Quasi-Newton Method


Quasi-Newton is a blend of gradient descent and Newton's method. It avoids computation of the Hessian and its inverse. The update rule is:

\[ \mathbf{x}^{k + 1} = \mathbf{x}^k - \alpha_k \mathbf{H}_k \nabla f(\mathbf{x}^k), \]

where \(\alpha_k\) is determined by line-search and \(\mathbf{H}_k\) is an approximation to the Hessian inverse, \(\left[ \nabla^2 f(\mathbf{x}^k) \right]^{-1}\). \(\mathbf{H}_k\) must be symmetric and positive definite. Since \(\mathbf{H]^{-1}_{k + 1}\) approximates the Hessian, we have :

\[ \mathbf{H}_{k + 1} \left( \nabla f(\mathbf{x}^{k + 1}) - \nabla f (\mathbf{x}^k) \right) = \mathbf{x}^{k + 1} - \mathbf{x}^k. \]

Along with the iterate, the matrix \(\mathbf{H}_k\) is updated in each iteration. A widely used method is the Broyden-Fletcher-Goldfarb-Shanno (BFGS):

\[ \mathbf{H}_{k + 1} = \mathbf{H}_{k} - \frac{\mathbf{d}_k \mathbf{g}^T_k \mathbf{H}_k + \mathbf{H}_k \mathbf{g}_k \mathbf{d}^T_k}{\mathbf{d}^T_k \mathbf{g}_k} + \left( 1 + \frac{\mathbf{g}^T_k \mathbf{H}_k \mathbf{g}_k}{\mathbf{d}^T_k \mathbf{g}_k} \right) \frac{\mathbf{d}_k \mathbf{d}^T_k}{ \mathbf{d}^T_k \mathbf{g_k}}, \]

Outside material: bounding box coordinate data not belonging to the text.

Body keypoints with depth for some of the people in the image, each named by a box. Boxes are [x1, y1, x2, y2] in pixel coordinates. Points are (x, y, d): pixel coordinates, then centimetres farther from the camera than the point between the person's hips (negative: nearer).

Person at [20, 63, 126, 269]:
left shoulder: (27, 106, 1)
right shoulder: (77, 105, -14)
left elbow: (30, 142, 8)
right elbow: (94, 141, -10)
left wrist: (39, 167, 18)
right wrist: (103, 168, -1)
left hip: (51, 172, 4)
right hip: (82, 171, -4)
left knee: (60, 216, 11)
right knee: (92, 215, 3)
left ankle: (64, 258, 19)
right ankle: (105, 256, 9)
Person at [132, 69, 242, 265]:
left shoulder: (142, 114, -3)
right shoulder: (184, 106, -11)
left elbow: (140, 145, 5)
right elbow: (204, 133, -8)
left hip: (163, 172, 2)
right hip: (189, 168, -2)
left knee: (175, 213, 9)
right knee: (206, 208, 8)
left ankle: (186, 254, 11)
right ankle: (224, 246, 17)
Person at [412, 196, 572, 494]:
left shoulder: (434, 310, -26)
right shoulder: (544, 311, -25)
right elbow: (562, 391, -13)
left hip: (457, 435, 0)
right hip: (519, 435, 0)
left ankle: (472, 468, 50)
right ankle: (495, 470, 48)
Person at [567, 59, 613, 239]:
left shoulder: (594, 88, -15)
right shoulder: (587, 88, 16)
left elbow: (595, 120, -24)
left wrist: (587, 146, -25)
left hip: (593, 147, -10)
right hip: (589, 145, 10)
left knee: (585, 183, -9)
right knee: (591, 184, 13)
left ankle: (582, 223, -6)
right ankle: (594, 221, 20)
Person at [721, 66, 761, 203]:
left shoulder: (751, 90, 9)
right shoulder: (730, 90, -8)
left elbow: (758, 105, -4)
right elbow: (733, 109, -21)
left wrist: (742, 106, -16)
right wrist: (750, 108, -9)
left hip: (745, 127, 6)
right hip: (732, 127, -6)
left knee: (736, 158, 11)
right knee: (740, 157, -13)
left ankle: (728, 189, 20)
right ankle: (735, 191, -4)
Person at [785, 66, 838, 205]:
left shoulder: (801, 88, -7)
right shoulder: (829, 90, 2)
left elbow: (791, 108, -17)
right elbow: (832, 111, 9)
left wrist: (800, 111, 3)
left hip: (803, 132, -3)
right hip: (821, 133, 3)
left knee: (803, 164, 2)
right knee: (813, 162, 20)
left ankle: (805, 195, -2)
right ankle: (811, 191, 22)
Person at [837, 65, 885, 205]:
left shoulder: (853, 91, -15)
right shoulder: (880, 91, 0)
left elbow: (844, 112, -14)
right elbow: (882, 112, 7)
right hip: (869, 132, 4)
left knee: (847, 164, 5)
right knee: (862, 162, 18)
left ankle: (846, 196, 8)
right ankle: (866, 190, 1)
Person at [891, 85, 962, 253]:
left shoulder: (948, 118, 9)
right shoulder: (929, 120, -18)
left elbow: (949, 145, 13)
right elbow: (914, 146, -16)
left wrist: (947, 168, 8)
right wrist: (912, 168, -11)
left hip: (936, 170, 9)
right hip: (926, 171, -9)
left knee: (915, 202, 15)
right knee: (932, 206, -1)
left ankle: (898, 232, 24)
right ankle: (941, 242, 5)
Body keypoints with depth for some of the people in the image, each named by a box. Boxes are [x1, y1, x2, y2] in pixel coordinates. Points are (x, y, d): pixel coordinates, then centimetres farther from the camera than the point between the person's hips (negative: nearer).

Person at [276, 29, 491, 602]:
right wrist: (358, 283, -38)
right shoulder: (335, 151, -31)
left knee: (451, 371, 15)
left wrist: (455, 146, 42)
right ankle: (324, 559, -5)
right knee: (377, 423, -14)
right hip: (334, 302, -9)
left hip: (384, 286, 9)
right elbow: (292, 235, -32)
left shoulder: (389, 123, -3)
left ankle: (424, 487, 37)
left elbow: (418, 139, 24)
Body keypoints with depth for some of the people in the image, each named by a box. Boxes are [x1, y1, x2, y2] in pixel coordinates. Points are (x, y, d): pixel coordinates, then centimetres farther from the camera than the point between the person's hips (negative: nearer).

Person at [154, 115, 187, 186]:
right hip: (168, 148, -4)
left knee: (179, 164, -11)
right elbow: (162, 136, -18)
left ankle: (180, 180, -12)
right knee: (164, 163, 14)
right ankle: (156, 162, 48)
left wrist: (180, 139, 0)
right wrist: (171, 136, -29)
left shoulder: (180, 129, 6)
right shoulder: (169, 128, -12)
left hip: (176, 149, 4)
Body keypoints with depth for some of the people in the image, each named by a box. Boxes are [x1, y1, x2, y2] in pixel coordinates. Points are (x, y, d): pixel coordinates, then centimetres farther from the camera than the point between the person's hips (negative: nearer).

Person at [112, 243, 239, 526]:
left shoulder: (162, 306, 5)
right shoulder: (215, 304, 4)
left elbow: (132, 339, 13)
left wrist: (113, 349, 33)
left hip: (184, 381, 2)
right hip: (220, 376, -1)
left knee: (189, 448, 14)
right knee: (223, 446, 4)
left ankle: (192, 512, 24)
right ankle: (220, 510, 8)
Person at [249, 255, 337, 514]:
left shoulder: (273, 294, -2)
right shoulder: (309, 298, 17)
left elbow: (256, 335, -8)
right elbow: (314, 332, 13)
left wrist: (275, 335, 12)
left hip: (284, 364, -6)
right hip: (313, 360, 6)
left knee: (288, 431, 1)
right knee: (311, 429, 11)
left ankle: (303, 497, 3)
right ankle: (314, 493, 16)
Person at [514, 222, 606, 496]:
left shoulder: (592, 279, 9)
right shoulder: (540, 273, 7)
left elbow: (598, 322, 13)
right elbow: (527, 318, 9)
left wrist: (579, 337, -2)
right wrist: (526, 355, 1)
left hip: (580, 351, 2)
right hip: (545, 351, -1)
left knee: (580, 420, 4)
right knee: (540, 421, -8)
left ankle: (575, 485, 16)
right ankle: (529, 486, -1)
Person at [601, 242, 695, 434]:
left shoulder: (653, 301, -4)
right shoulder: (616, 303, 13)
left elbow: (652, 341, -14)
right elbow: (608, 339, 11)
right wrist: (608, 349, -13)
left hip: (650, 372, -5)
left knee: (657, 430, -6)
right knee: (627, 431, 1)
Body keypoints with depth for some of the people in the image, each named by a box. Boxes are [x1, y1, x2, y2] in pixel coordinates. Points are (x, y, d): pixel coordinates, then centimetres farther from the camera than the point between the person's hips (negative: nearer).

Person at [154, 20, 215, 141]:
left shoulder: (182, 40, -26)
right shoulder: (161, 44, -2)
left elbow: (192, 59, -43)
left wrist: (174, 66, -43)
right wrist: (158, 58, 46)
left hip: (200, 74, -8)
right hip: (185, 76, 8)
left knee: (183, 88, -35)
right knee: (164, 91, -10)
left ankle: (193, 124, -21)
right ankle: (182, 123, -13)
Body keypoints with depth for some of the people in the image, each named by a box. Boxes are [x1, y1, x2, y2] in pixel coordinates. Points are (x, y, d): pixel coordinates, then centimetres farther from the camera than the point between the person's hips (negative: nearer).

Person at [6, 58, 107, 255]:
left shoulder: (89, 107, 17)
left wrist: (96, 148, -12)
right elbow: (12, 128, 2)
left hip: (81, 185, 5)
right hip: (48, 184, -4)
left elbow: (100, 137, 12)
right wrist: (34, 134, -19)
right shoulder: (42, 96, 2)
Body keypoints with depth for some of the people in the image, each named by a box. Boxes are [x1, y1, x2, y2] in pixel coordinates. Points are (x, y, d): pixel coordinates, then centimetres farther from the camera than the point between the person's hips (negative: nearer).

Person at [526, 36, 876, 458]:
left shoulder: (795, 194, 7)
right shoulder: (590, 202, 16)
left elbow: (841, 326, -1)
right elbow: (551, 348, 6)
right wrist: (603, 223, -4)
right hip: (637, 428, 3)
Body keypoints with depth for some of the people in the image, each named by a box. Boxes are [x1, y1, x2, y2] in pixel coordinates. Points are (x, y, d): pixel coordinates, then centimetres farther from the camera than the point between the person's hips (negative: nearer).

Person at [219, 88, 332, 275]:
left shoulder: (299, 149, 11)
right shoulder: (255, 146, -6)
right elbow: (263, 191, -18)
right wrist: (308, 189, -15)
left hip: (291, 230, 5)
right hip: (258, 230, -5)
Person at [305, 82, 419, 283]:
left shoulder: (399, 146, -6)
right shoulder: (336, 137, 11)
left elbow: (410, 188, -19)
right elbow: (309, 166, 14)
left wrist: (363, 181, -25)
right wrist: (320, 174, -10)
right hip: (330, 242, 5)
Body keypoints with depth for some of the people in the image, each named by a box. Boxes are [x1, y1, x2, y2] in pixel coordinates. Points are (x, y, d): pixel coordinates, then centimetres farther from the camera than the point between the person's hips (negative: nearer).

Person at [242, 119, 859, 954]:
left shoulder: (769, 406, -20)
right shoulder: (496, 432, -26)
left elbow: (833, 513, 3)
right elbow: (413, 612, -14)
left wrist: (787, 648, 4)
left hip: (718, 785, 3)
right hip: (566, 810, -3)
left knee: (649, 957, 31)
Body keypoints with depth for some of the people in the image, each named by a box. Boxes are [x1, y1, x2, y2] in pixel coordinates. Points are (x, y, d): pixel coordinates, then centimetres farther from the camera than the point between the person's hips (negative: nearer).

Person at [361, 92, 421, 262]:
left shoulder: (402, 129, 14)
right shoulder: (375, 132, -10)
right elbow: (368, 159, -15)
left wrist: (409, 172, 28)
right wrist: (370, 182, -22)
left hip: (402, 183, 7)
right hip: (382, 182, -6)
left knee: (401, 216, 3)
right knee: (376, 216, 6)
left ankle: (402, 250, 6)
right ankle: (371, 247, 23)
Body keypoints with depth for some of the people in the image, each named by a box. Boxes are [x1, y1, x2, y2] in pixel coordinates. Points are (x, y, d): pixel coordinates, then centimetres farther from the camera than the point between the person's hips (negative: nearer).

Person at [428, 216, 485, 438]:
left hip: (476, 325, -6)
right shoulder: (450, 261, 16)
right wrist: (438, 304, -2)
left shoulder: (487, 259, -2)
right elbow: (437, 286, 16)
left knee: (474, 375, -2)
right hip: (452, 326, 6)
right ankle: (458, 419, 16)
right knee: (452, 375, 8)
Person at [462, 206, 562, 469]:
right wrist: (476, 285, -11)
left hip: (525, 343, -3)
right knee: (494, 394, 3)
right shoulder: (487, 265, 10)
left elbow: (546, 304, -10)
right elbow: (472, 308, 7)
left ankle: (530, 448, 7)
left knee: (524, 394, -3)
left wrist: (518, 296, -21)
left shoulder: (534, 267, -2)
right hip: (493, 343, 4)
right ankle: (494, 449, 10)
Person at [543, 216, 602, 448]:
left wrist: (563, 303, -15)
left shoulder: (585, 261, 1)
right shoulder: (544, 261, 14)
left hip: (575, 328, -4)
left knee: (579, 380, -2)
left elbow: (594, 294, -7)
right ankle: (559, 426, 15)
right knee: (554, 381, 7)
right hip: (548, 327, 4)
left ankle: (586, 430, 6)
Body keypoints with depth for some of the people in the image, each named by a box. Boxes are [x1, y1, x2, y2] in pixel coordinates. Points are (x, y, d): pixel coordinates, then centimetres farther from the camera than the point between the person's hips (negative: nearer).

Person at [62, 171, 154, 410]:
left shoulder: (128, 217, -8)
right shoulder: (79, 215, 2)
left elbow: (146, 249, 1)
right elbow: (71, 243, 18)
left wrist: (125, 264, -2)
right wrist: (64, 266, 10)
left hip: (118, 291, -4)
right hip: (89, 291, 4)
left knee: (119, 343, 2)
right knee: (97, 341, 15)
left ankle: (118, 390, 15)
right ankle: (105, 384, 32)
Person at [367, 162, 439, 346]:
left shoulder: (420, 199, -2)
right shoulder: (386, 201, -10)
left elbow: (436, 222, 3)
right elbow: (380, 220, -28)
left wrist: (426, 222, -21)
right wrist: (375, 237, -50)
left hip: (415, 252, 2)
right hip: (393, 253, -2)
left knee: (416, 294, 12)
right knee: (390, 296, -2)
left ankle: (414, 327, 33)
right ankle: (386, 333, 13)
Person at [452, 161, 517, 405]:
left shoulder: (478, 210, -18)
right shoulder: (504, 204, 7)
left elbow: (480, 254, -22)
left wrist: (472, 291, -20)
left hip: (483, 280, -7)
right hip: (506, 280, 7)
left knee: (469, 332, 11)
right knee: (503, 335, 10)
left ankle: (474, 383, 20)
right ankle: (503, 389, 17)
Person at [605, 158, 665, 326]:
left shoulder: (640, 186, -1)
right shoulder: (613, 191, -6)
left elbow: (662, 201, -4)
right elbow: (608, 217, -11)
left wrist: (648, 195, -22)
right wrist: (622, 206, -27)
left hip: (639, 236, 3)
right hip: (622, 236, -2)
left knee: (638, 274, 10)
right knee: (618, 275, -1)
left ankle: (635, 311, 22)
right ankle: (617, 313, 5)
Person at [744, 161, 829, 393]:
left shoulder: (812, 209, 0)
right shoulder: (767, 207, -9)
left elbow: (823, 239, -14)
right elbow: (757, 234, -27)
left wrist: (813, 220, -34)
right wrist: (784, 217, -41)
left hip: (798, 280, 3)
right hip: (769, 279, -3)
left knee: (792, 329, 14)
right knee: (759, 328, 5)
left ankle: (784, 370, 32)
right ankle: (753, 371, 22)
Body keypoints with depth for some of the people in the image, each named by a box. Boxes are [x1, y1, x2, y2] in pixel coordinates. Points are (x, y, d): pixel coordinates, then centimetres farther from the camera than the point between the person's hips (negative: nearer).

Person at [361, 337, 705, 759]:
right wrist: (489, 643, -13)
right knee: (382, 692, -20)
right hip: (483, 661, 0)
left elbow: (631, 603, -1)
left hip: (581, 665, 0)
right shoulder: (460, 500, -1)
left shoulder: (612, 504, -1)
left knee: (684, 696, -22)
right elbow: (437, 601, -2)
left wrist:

where \(\mathbf{g}_k = \nabla f(\mathbf{x}^{k + 1}) - \nabla f(\mathbf{x}^k)\) and \(\mathbf{d}_k = \mathbf{x}^{k + 1} - \mathbf{x}^k\). Most nonlinear programming solvers uses variants of quasi-Newton methods with BFGS updates.